Begining at the end of 2020 and continuing through the first quarter of this year, the New York City real estate market was on a crazy, wild high. The sudden end of the frenzied buying period, coupled with turbulent news in the financial markets, makes it feel like the real estate market is crashing — but it isn’t.

We are simply returning to a more normal market, which feels strange after eighteen months of reading the word “unprecedented” on a regular basis.

I keep a close eye on the signed contract volume. Signed contracts are a much more immediate measure of the market activity as opposed to closings, which can lag by three or more months from the time of signing. During 2021 when transaction volume broke all records, 313 contracts on average were signed per week. If we look at the third quarter results of 2016-2019 (I am excluding 2020 because the market was shut down by the Governor for a number of weeks), the average contracts signed stood at 2,395 per quarter or about 200 signed contracts per week.

The week of May 14, 2022 we saw the number of signed contracts drop below 300 per week after a forty-week streak and they have continued to decline hovering around a more normal 200 per week during June and July.

What does this mean for pricing? At the end of the second quarter this year, the median price was $1,246,000 — a mere 4% over last year at the same time. It seems like a paltry increase when national housing prices escalated by about 24%. In the second quarter of 2019 the median price was $1,225,000 in New York City. Pricing in Manhattan hasn’t increased dramatically in the past two years. Unlike many parts of the country, the demand has been in balance with the supply.

The unknown right now is what demand will look like in the next six months. While approximately 50% of all buyers pay cash, the majority of buyers under the $2 million mark do secure a mortgage.

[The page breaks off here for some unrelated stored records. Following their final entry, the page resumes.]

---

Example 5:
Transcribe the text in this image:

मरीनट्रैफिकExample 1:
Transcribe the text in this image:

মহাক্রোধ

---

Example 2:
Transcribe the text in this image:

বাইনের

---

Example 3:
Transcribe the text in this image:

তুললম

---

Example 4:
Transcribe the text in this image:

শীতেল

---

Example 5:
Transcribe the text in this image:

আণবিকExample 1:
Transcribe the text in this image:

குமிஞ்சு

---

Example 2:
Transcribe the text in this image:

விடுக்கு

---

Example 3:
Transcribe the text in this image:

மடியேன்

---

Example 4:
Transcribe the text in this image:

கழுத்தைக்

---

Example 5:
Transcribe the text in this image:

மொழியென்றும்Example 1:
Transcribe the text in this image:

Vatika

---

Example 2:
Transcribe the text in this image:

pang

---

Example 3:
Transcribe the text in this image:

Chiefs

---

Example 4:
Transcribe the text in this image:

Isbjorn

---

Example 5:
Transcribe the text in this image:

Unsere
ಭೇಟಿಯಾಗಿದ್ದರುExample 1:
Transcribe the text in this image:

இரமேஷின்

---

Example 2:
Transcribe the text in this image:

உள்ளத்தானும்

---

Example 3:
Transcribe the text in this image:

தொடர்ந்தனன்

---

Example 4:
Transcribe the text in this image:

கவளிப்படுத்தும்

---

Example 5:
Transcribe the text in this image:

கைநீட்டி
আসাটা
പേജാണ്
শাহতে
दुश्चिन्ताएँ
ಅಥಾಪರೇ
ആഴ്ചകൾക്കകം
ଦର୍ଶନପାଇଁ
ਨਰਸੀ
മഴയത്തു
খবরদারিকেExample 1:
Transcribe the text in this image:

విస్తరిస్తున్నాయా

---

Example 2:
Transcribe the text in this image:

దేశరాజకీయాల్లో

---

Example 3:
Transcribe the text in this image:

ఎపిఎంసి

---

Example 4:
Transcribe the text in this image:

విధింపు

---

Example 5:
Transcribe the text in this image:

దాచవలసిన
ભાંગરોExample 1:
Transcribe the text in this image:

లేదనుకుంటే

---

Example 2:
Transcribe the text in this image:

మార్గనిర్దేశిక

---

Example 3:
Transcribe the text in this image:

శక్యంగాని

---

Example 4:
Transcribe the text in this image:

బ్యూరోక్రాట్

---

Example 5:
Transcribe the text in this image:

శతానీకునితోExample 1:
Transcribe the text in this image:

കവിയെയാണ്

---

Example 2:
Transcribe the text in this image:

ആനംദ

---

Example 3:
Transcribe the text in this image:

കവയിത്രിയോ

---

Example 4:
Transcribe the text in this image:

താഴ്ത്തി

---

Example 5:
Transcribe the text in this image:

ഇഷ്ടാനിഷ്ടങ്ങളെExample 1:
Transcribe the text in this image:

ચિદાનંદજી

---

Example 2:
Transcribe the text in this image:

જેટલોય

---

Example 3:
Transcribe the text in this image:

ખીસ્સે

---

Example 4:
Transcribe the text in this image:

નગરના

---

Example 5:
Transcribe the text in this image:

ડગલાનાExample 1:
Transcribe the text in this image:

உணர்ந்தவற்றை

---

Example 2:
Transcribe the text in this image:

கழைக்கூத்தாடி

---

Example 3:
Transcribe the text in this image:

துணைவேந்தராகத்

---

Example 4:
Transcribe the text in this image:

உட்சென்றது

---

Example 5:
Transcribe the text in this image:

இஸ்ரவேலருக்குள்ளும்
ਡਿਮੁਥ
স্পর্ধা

In the past few months, mortgage rates surged to 6%, a high not seen since 2008.

Last week, mortgage rates retreated to 4.99%. While historically low, a percentage point can impact affordability for many buyers. Properties below $2 million could certainly see less demand, making pricing and presentation all the more critical if you are a seller.

Meanwhile, the historic high rental rates — they hit $5,000 per month for the first time in New York City’s history — are driving many would-be renters into the purchase market. This new source of demand could keep overall sale prices steady in this segment of the market.